--- Page ---

Potential Big Winners, Losers In Breeders’ Cup 2012

| October 18, 2012
Royal Delta, an easy winner of the 2011 Breeders’ Cup Ladies Classic at Churchill Downs in 2011, will be for a repeat at Santa Anita on Nov. 3 - and possible “Horse of the Year” consideration.

Royal Delta, an easy winner of the 2011 Breeders’ Cup Ladies Classic at Churchill Downs in 2011, will be for a repeat at Santa Anita on Nov. 3 – and possible “Horse of the Year” consideration.

With the Breeders’ Cup World Championships just over two weeks away at Southern California’s Santa Anita, stakes are high and rising for participants in its series of wide-open races that could have a larger-than-usual impact on year-end championship honors.

The biggest year-end prize – “Horse of the Year” – could swing in one of several directions, given the ultimate results of two days of races in several Breeders’ Cup divisions.

One would have to make Kentucky-based Wise Dan and the Bob Baffert-trained Game On Dude, runner-up to Drosselmeyer in the 2011 Breeders’ Cup Classic at Churchill Downs, the morning line favorites for the gold Eclipse Award that will be presented to America’s top horse. But the only outcome that is close to a “sure thing” in the 2012 Cup is that curve balls will be served up in some important races, and the debate over year-end honors will be hotter after the last race is run at Santa Anita on Saturday, Nov. 4 than it is heading into the event.

--- Dataset ---

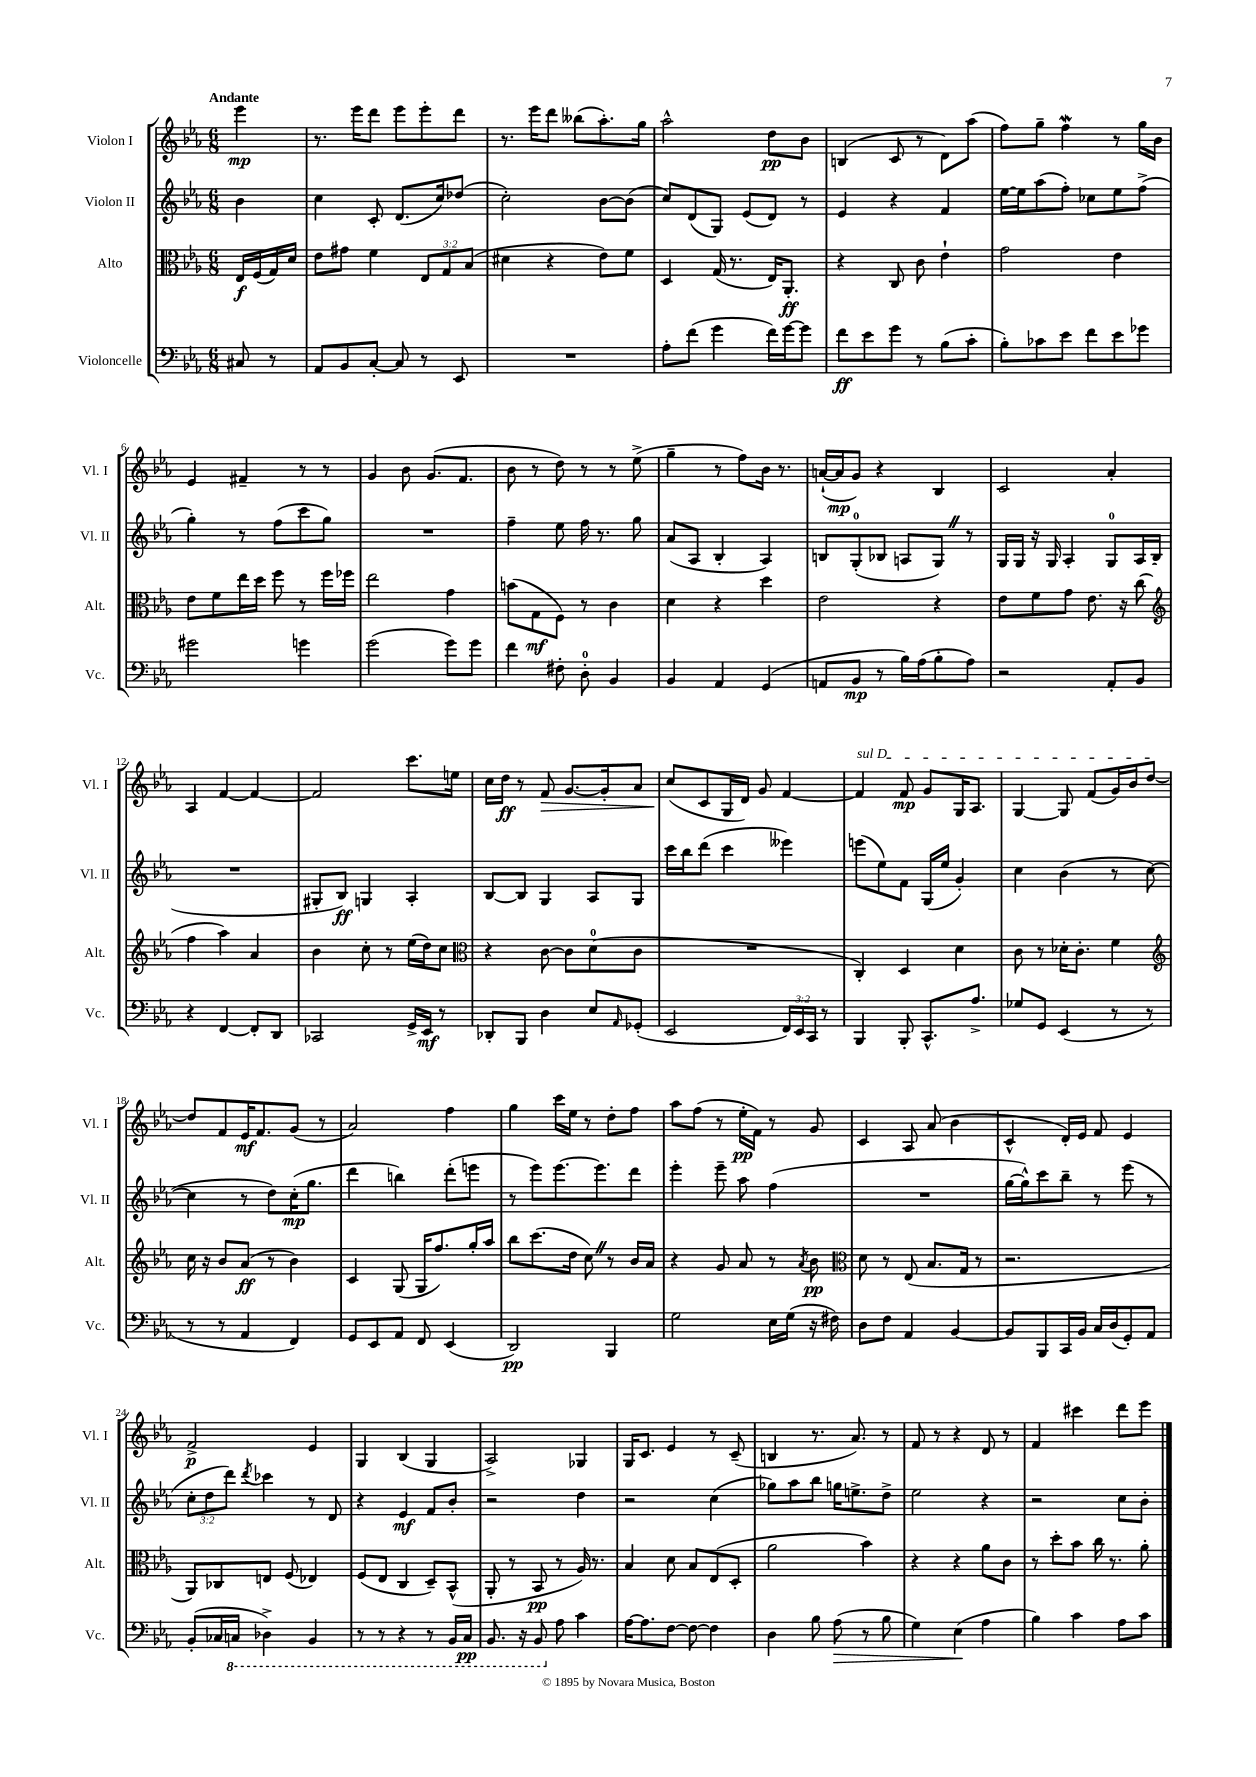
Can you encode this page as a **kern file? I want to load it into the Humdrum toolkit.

**kern	**kern	**kern	**kern
*staff4	*staff3	*staff2	*staff1
*clefF4	*clefC3	*clefG2	*clefG2
*k[b-e-a-]	*k[b-e-a-]	*k[b-e-a-]	*k[b-e-a-]
*M6/8	*M6/8	*M6/8	*M6/8
8C#	16E-	4b-	4eee-
.	(16F	.	.
8r	16G)	.	.
.	16d	.	.
=	=	=	=
8AA-	8e-	4cc	8.r
8BB-	8g#	.	.
.	.	.	16eee-
[8C'	4f	8c'	8ddd
8C]	.	(8.d	8eee-
8r	12E-	.	8eee-'
.	.	16cc)	.
.	12G	.	.
8EE-	.	(8dd-	8ddd
.	(12B-	.	.
=	=	=	=
2.r	4d#	2cc')	8.r
.	.	.	16eee-
.	4r	.	8ddd
.	.	.	(8bb--
.	8e-)	[8b-	8.aa-')
.	8f	(8b-]	.
.	.	.	16gg
=	=	=	=
8A-'	4D	8cc)	2aa-^^
(8f	.	(8d	.
4g	(16G	8G)	.
.	8.r	.	.
.	.	(8e-	.
16f)	16E-)	8d)	8dd
[16g	8.AA-'	.	.
8g]	.	8r	8b-
=	=	=	=
8f	4r	4e-	(4B
8e-	.	.	.
8g	8C	4r	8c
8r	8c	.	8r
(8B-	4e-`	4f	8d)
8c'	.	.	(8aa-
=	=	=	=
8B-')	2g	[16ee-	8ff)
.	.	16ee-]	.
8c-	.	(8aa-	8gg~
8e-	.	8ff')	4ff
8f	.	8cc-	.
8e-	4e-	8ee-	8r
8g-	.	(8ff^	16gg
.	.	.	16b-
=	=	=	=
2g#	8e-	4gg')	4e-
.	8f	.	.
.	16ee-	8r	4f#~
.	16dd	.	.
.	8ff	(8ff	.
4g	8r	8ccc	8r
.	16ff	8gg)	8r
.	16ff-	.	.
=	=	=	=
(2g	2ee-	2.r	4g
.	.	.	8b-
.	.	.	(8.g
8g)	4g	.	.
.	.	.	8.f
8g	.	.	.
=	=	=	=
4f	(8b	4ff~	8b-
.	8G	.	8r
8F#'	8F)	8ee-	8dd)
8D'	8r	16ff	8r
.	.	8.r	.
4BB-	4c	.	8r
.	.	8gg	(8ee-^
=	=	=	=
4BB-	4d	(8a-	4gg~
.	.	8A-	.
4AA-	4r	4B-'	8r
.	.	.	8ff)
(4GG	4dd	4A-)	16b-
.	.	.	8.r
=	=	=	=
8AA	2e-	8B	([16a`
.	.	.	16a]
8BB-	.	(8G'	8g)
8r	.	8B-	4r
16B-)	.	8A	.
(16A-	.	.	.
8B-'	4r	8G)	4B-
8A-)	.	8r	.
=	=	=	=
2r	8e-	16G	2c
.	.	16G	.
.	8f	16r	.
.	.	16G	.
.	8g	4A-'	.
.	8.e-	.	.
8AA-'	.	8G	4a-'
.	16r	.	.
8BB-	(8cc	16A-	.
.	.	(16B-	.
=	=	=	=
*	*clefG2	*	*
4r	4ff	2.r	4A-
[4FF	4aa-)	.	[4f
8FF']	4a-	.	4f_
8DD	.	.	.
=	=	=	=
2CC-	4b-	8G#'	2f]
.	.	8B-)	.
.	8cc'	4G	.
.	8r	.	.
16GG^	(16ee-	4A-'	8.ccc
16EE-	16dd)	.	.
8r	8cc	.	.
.	.	.	16ee
=	=	=	=
*	*clefC3	*	*
8DD-'	4r	[8B-	16cc
.	.	.	16dd
8BBB-	.	8B-]	8r
4D	[8c	4G	8f
.	8c]	.	[8.g
8E-	(8d	8A-	.
.	.	.	16g']
16qqAA-	.	.	.
(8GG-'	8c	8G	8a-
=	=	=	=
2EE-	2.r	16ccc	(8cc
.	.	16bb-	.
.	.	(8ddd	8c
.	.	4ccc	16G
.	.	.	16d)
.	.	.	8g
24FF)	.	4eee--)	[4f
24EE-	.	.	.
24CC	.	.	.
8r	.	.	.
=	=	=	=
4BBB-	4C')	(8eee	4f]
.	.	8ee-)	.
8BBB-'	4D	8f	8f
8.CC^^	.	(16G	8g
.	.	16ee-	.
.	4d	4g')	16G
8.A-^	.	.	8.A-
=	=	=	=
8G-	8c	4cc	[4G
8GG	8r	.	.
(4EE-	16d-'	(4b-	8G]
.	8.c'	.	.
.	.	.	(8f
8r	4f	8r	16g)
.	.	.	16b-
8r	.	[8cc	[8dd
=	=	=	=
*	*clefG2	*	*
8r	16cc	4cc]	8dd]
.	16r	.	.
8r	8b-	.	8f
4AA-	(8a-	8r	16e-
.	.	.	8.f
.	8r	8dd)	.
4FF)	4b-)	(16cc'	(8g
.	.	8.gg	.
.	.	.	8r
=	=	=	=
8GG	4c	4ddd	2a-)
8EE-	.	.	.
8AA-	(8G	4bb)	.
8FF	16G	.	.
.	8.ff)	.	.
(4EE-	.	(8ddd'	4ff
.	16gg'	8eee	.
.	16aa-	.	.
=	=	=	=
2DD)	8bb-	8r	4gg
.	(8.ccc	8eee-)	.
.	.	[8.eee-	16ccc
.	16dd	.	16ee-
.	8cc)	.	8r
.	.	8.eee-]	.
4BBB-	8r	.	8dd'
.	16b-	8ddd	8ff
.	16a-	.	.
=	=	=	=
2G	4r	4eee-'	8aa-
.	.	.	(8ff
.	8g	8eee-~	8r
.	8a-	8aa-	16ee-'
.	.	.	16f)
16E-	8r	(4ff	8r
(16G	.	.	.
.	8qa-	.	.
16r	8b-	.	8g
16F#)	.	.	.
=	=	=	=
*	*clefC3	*	*
8D	8d	2.r	4c
8F	8r	.	.
4AA-	(8E-	.	8A-
.	8.B-	.	(8a-
[4BB-	.	.	4b-
.	16G	.	.
.	8r	.	.
=	=	=	=
8BB-]	2.r	[16gg	4c^^
.	.	16gg^^])	.
8BBB-	.	8ccc	.
16CC	.	8bb-~	16d')
16BB-	.	.	16e-
16C	.	8r	8f
(16D	.	.	.
8GG')	.	(8eee-	4e-
8AA-	.	8r	.
=	=	=	=
(8BB-'	8AA-)	12cc'	2f^
.	.	12dd	.
16C-	8C-	.	.
.	.	12ddd)	.
16CC	.	.	.
.	.	8qddd	.
4DD-^)	8E	4ccc-	.
.	(8F	.	.
4BBB-	4E-)	8r	4e-
.	.	8d	.
=	=	=	=
8r	(8F	4r	4G
8r	8E-	.	.
4r	4C	4e-	(4B-
8r	8D~)	8f	4G
16BBB-	(8BB-^^	8b-'	.
16CC	.	.	.
=	=	=	=
8.BBB-	8AA-'	2r	2A-^)
.	8r	.	.
16r	.	.	.
8BBB-	8BB-	.	.
8A-	8r	.	.
4c	16A-)	4dd	4G-
.	8.r	.	.
=	=	=	=
[16A-	4B-	2r	16G
8.A-]	.	.	8.c
[8F	8d	.	4e-
8F_	8B-	.	.
4F]	(8E-	(4cc	8r
.	8D'	.	(8c~
=	=	=	=
4D	2a-	8gg-)	4B
.	.	8aa-	.
8B-	.	8bb-	8.r
(8A-	.	16gg	.
.	.	8.ee^	8.a-)
8r	4b-)	.	.
8B-	.	8dd^	8r
=	=	=	=
4G)	4r	2ee-	8f
.	.	.	8r
(4E-	4r	.	4r
4A-	8a-	4r	8d
.	8c	.	8r
=	=	=	=
4B-)	8r	2r	4f
.	8dd'	.	.
4c	8b-	.	4ccc#
.	16cc	.	.
.	8.r	.	.
8A-	.	8cc	8ddd
8c	8a-'	8b-'	8eee-
==	==	==	==
*-	*-	*-	*-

---

Job A
Return the section of the Breeders' Cup article starting with "The biggest year-end" and going on through "Breeders’ Cup divisions.", copied word for word.
Job B
List every line in the entries that contains the string "kern", matching case exactly.
The Breeders' Cup article and the entries are unrelated material.

Full response A
The biggest year-end prize – “Horse of the Year” – could swing in one of several directions, given the ultimate results of two days of races in several Breeders’ Cup divisions.

Full response B
Can you encode this page as a **kern file? I want to load it into the Humdrum toolkit.
**kern	**kern	**kern	**kern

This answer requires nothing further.